Psychological profiling is a tool that today is in commonplace use within law enforcement agencies around the globe. It’s a means of literally getting inside the mindset of a murderer – notably the serial killer – and working out what makes them tick in order to understand things like their underpinning motivations: why they kill, how they might select their victims and murder locations, etc., all in an effort to be able to identify them, perhaps pre-empt them, and bring them to justice.
Profiling has largely entered the public consciousness over the last 30-ish years thanks to crime novelists, films and TV shows, particularly those featuring the FBI. Perhaps the earliest public recognition of criminal profilers came in the form of actor William Petersen: long before he took up the sample kit and got involved in forensic investigation through the original CSI series, he starred in the 1986 film Manhunter, portraying fictional FBI criminal profiler Will Graham from Red Dragon, Thomas Harris’ 1981 psychological thriller.

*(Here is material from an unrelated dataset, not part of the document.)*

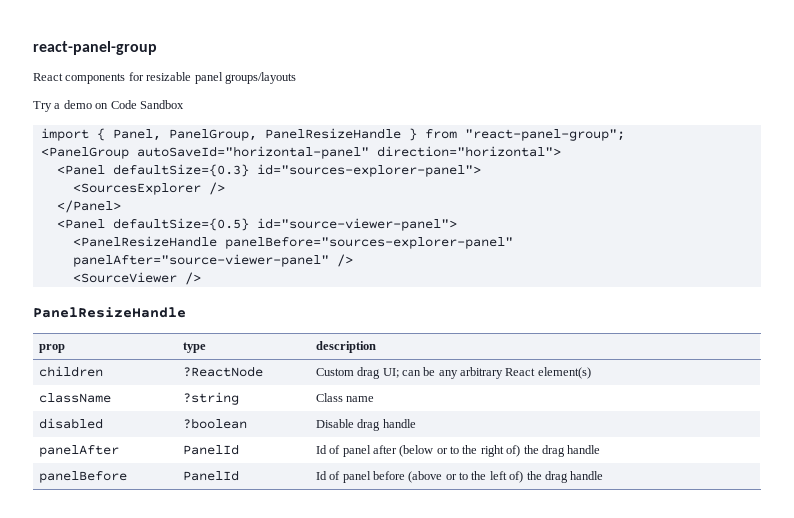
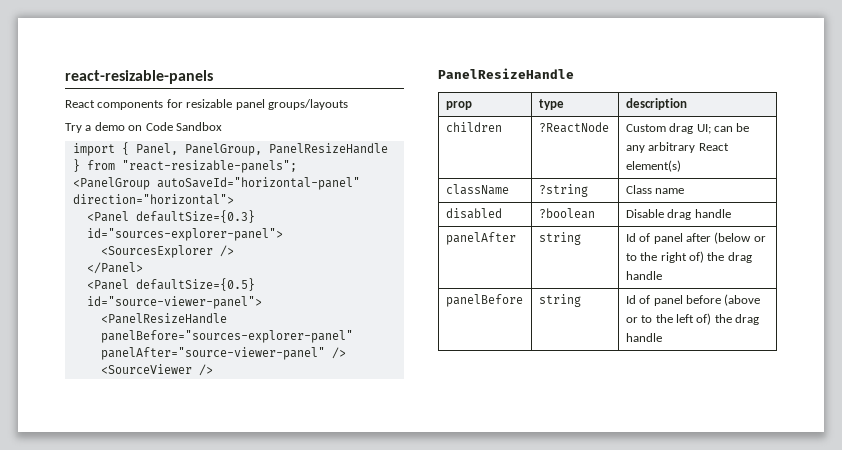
[33,41,157,55] react-panel-group -> [65,70,213,84] react-resizable-panels
[464,129,625,141] "react-panel-group"; -> [121,160,297,173] "react-resizable-panels";
[182,444,239,455] PanelId -> [538,232,581,245] string
[182,470,239,481] PanelId -> [538,294,581,307] string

I mention all of this because an examination of criminal psychology and psychosis is the subject of the second in an interesting series of lectures being presented in Sansar during October.
These lectures are being led by Anglo-Canadian criminologist writer (and – wait for it – alternate country musician; who said people can’t be multi-talented?) Dr. Lee Mellor.
I’m actually a little peeved with myself for missing the first lecture in the series, which took place on Wednesday, October 9th, as I gained an introduction and interest in criminal psychology while at college, thanks to a study of Criminal Shadows: Inside the Mind of the Serial Killer by David Canter, one of the UK’s ground-breaking criminal psychologists and founder of the International Academy for Investigative Psychology, an academy for researchers seeking to apply social science to investigative and legal processes .
- Friday, October 11th: Psychopathy and Psychosis – when you use the term ‘psycho’ are you referring to a psychopath or psychotic? Do you even know the difference? Lee Mellor helps us understand the basic neuroscience, psychological features, behaviours, and crime scenes of psychopathic and psychotic offenders through case studies.
- Monday, October 14th: A motive for Murder – Dr. Mellor examines a plethora of motives to commit acts of murder from the utterly mundane to the thoroughly bizarre, and argues that there is rarely a motive, but rather, a number of intersecting motives, along with debunking the idea of the ‘senseless’ crime.
- Wednesday, October 16th: M.O. and Signature – an exploration of the crucial concepts of modus operandi and signature, their differentiations, and the necessity of being able to identify and distinguish between the two in order to effectively link crimes and bring an offender to justice.
- Friday, October 18th: Fetishism and Paraphilia – delves into the bizarre, fascinating, and controversial world of kinks, fetishes, and paraphilia: some utterly harmless, others indisputably dangerous – and some of which can manifest in crimes from breaking and enter to pre-mediated murder.
- Monday, October 21st: Sexual Sadism – for details, please refer to the Sansar Events page, once they have been published.
Note that(all lectures commence at 15:30 PDT, and can be found in the Sansar Events page on the web.
While clearly intended to sit hand-in-hand with the Halloween month, this set of lectures actually goes much further than a “gimmicky” play on horrors an things that go bump in the night (in this case, bodies hitting the ground / floor): they can actually help demonstrate how an environment like Sansar can be used for educational / lecture purposes and provide a forum for discussion of real world events, situation and circumstances.
Sadly, given the timing of the series – very late evening for me, when my time tends to be busy in both the physical and the virtual realms, I’m not sure I can make all of the lectures – but I certainly hope to grab them via Twitch or YouTube.